За последние месяцы маминой жизни между нею и мною начали складываться какие–то совсем новые отношения. Предчувствуя близость смерти, мама все нежней, все ревнивей относилась ко мне. Но несмотря на эту растущую любовь, она все ощутимее отходила от того пятидесятисемилетнего человека, которым я жил рядом с ней, и все горячее привязывалась к тому мальчику, студенту–подростку Феденьке, которого она постоянно искала, но, как ей казалось, все реже находила во мне. Иной раз в разговорах с нею я с болью чувствовал, что она скорбит о том, даже сетует на меня за то, что вот я вырос, что изменил свой внешний облик и свой внутренний мир. В такие минуты она даже и мне могла говорить вещи, в которых потом горько каялась.

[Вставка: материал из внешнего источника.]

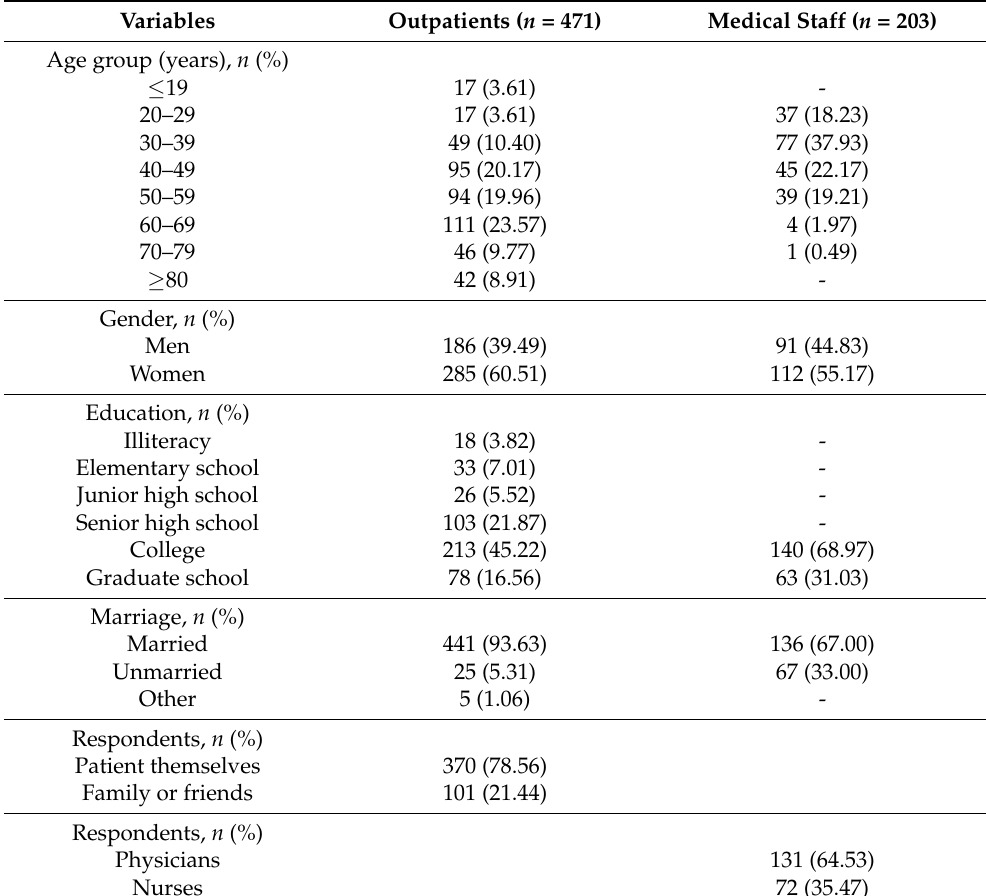
Table 2. Sociodemographic data of the participants who received telephone appointments during the COVID-19 pandemic in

Нет чувства более тяжелого, чем чувство полной беспомощности перед страданиями бесконечно дорогого тебе человека. При всей своей любви, при всем своем жизненном опыте, я ничем не мог помочь маме, а вот пятилетний Феденька, если б он только мог, верхом на палочке, неожиданно вбежать в ее дрезденскую комнату, сразу вылечил бы ее от всех бед.

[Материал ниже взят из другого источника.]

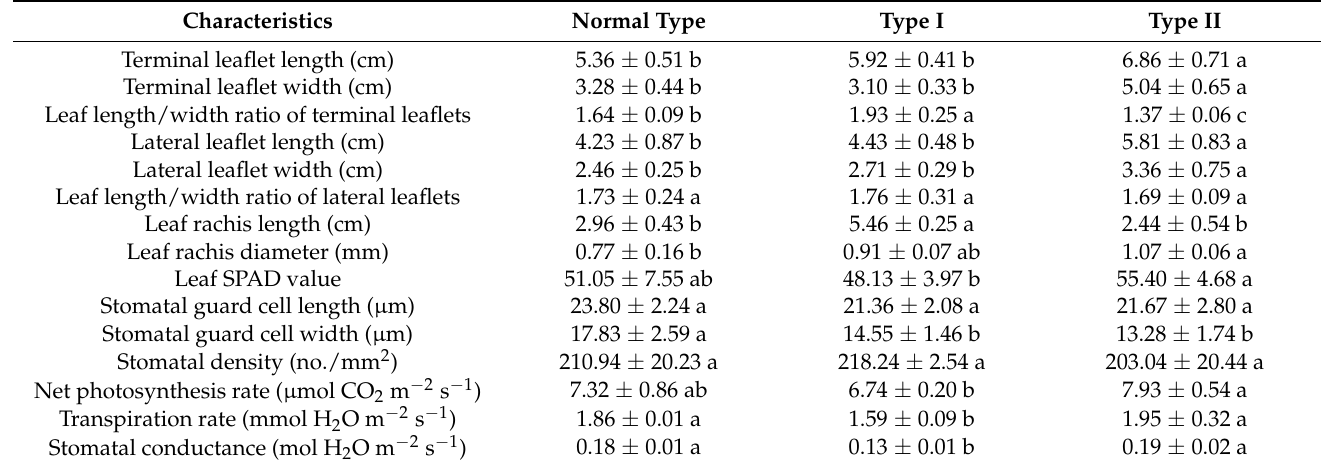
Table 4. Morphological, stomatal, and gas exchange analysis of the three types of plants regenerated in vitro from the immature seeds of wild A. trifoliate .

Недель за шесть до смерти мне удалось уговорить маму пройтись прогуляться: уж очень хорош был осенний день, уж очень давно она не дышала свежим воздухом. По дороге я предложил зайти к соседям, милым людям, которые ей нравились и к которым она до болезни охотно заходила. Хотелось хоть на самое короткое время развлечь ее, снять с ее души постоянно лежащий на ней гнет. К моему удивлению, мама сразу же согласилась.
При входе в переднюю мы услышали приглушенное радио. Низкий женский голос пел по–французски старинную песенку, очевидно, последний куплет. «Постой, постой, — внезапно оживилась мама, передавая горничной шляпу и перчатки, — это что–то очень, очень знакомое». Войдя в гостиную, она наскоро поздоровалась с хозяйкою дома, очаровательной французской швейцаркой, известной в молодости певицей, и ее мужем, датчанином, и быстро подошла к роялю.
Ее тяжелое, уже омраченное болезнью лицо неожиданно порозовело, скорбная глубина глаз вдруг просветлела и с губ слетела пленительная улыбка. Опустив руки на клавиатуру, как будто в забытье она быстро подобрала аккомпанимент и совершенно очаровательно, игриво и грустно спела, не пропустив ни одного слова, все четыре куплета старинной французской песенки, которую она десятилетней девочкой слышала, взобравшись на дерево у забора Летнего сада, где пела знаменитая французская шансонетка.
Хозяева были в восторге, как от маминого пения, так и от живости, с которой она, после своего неожиданного выступления, рассказывала за чайным столом о своем сиротском детстве, о бесшабашных старших братьях, о старой Москве и особенно почему–то подробно о том потрясающем впечатлении, которое на балу у Сухотиных, во время мазурки (ей шел уже двадцатый год) произвело на всех присутствовавших внезапно пришедшее известие об убийстве Александра Второго.
Провожая нас, хозяева поздравляли меня с очевидно наступившим переломом болезни, с начавшимся выздоровлением. Это было, конечно, большой ошибкой. Признаком выздоровления могло бы быть лишь проявление хотя бы малейшего интереса к настоящему и будущему, а никак не полное погружение в прошлое. Ведь в этом погружении и состояла, личными мамиными свойствами предельно обостренная общебеженская болезнь — ностальгия, особенно опасная у активных политических эмигрантов, не понимающих, что мечтательный вальс «Невозвратное время» не превратим в воинственный марш «Счастливое будущее».